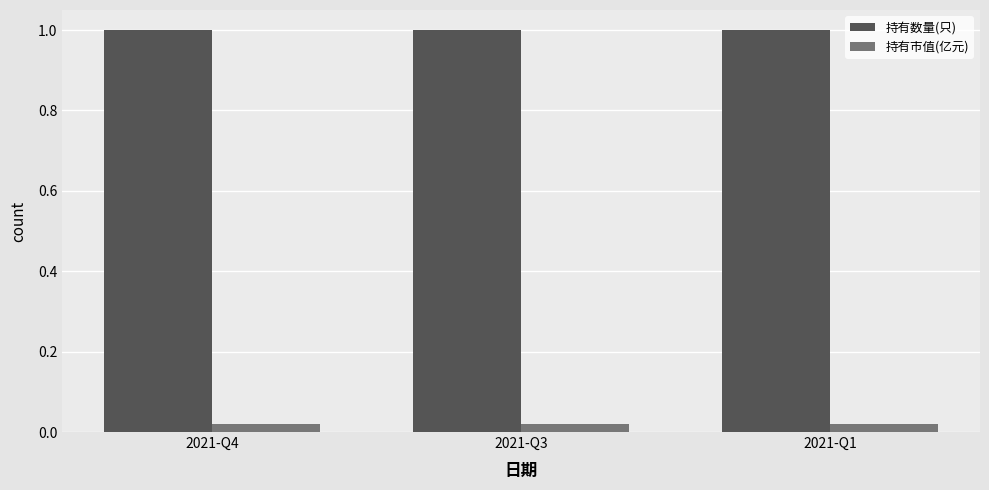

List the series in order of their overall mean, highest first.

持有数量(只), 持有市值(亿元)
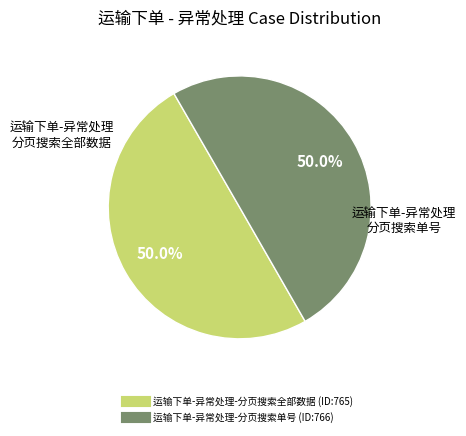

What percentage is NOT represented by 运输下单-异常处理-分页搜索单号?

50.0%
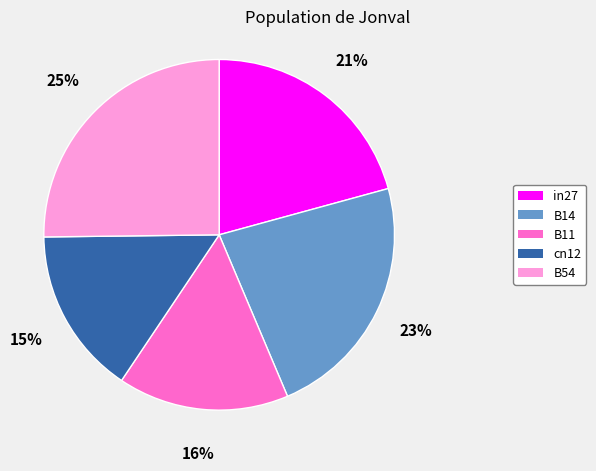

Between in27 and B14, which is larger?

B14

Exercise requirements:
Please copy all of the records above word for word, leaving out the pictures.

Response:
List the series in order of their overall mean, highest first.

持有数量(只), 持有市值(亿元)

What percentage is NOT represented by 运输下单-异常处理-分页搜索单号?

50.0%

Between in27 and B14, which is larger?

B14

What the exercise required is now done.